I want to parse incoming CSV-like rows of data. Values are separated with commas (and there could be leading and trailing whitespaces around commas), and can be quoted either with ' or with ". For example - this is a valid row:
data1, data2 ,"data3'''", 'data4""',,,data5,
but this one is malformed:
data1, data2, da"ta3", 'data4',
-- quotation marks can only be prepended or trailed by spaces.
Such malformed rows should be recognized - best would be to somehow mark malformed value within row, but if regex doesn't match the whole row then it's also acceptable.
I'm trying to write regex able to parse this, using either match() of findall(), but every single regex I'm coming with has some problems with edge cases.
So, maybe someone with experience in parsing something similar could help me on this? (Or maybe this is too complex for regex and I should just write a function)
EDIT1:
csv
module is not much of use here:
>>> list(csv.reader(StringIO('''2, "dat,a1", 'dat,a2',''')))
[['2', ' "dat', 'a1"', " 'dat", "a2'", '']]
>>> list(csv.reader(StringIO('''2,"dat,a1",'dat,a2',''')))
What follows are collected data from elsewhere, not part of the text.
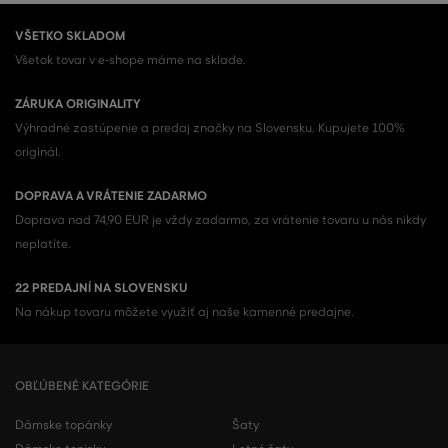
VŠETKO SKLADOM
Všetok tovar v e-shope máme na sklade.
ZÁRUKA ORIGINALITY
Výhradné zastúpenie a predaj značky na Slovensku. Kupujete 100%
originál.
DOPRAVA A VRÁTENIE ZADARMO
Doprava nad 74,90 EUR je vždy zadarmo, za vrátenie tovaru u nás nikdy
neplatíte.
22 PREDAJNÍ NA SLOVENSKU
Na nákup tovaru môžete využiť aj naše kamenné predajne.
OBĽÚBENÉ KATEGÓRIE
Dámske topánky
Šaty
[['2', 'dat,a1', "'dat", "a2'", '']]
-- unless this can be tuned?
EDIT2: A few language edits - I hope it's more valid English now
EDIT3: Thank you for all answers, I'm now pretty sure that regular expression is not that good idea here as (1) covering all edge cases can be tricky (2) writer output is not regular. Writing that, I've decided to check mentioned pyparsing and either use it, or write custom FSM-like parser.